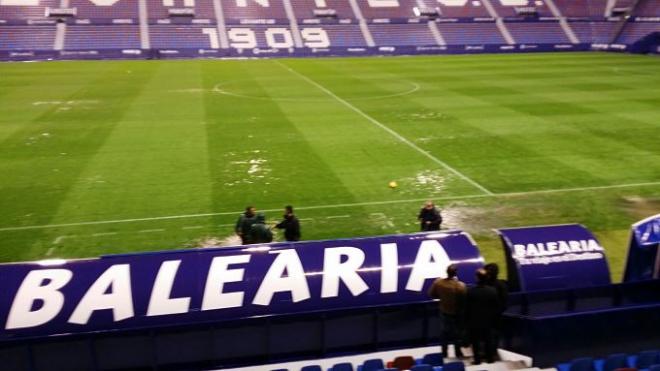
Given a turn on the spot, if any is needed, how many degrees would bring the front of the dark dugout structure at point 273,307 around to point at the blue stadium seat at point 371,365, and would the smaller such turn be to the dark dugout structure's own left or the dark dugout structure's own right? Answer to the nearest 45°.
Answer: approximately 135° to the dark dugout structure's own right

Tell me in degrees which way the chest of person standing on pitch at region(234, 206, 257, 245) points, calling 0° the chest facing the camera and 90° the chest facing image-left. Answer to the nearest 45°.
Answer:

+===+

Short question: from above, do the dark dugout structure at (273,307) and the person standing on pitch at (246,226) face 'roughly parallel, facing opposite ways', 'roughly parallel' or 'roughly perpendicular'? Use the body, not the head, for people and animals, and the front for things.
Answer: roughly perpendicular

+===+

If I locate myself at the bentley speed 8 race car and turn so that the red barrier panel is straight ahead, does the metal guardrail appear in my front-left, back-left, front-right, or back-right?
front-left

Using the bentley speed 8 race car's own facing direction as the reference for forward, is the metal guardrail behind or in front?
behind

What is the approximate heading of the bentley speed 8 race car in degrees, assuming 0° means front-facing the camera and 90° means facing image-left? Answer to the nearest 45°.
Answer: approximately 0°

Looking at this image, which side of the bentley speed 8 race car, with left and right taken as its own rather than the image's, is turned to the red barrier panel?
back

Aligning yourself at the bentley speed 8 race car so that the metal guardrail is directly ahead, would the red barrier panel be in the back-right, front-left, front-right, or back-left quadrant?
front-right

+===+

Pull out each line of the entries above that contains the string "behind". Treat uppercase and lowercase as different.

EXERCISE OUTPUT:
Using the bentley speed 8 race car's own facing direction as the reference for forward, is the metal guardrail behind or in front?
behind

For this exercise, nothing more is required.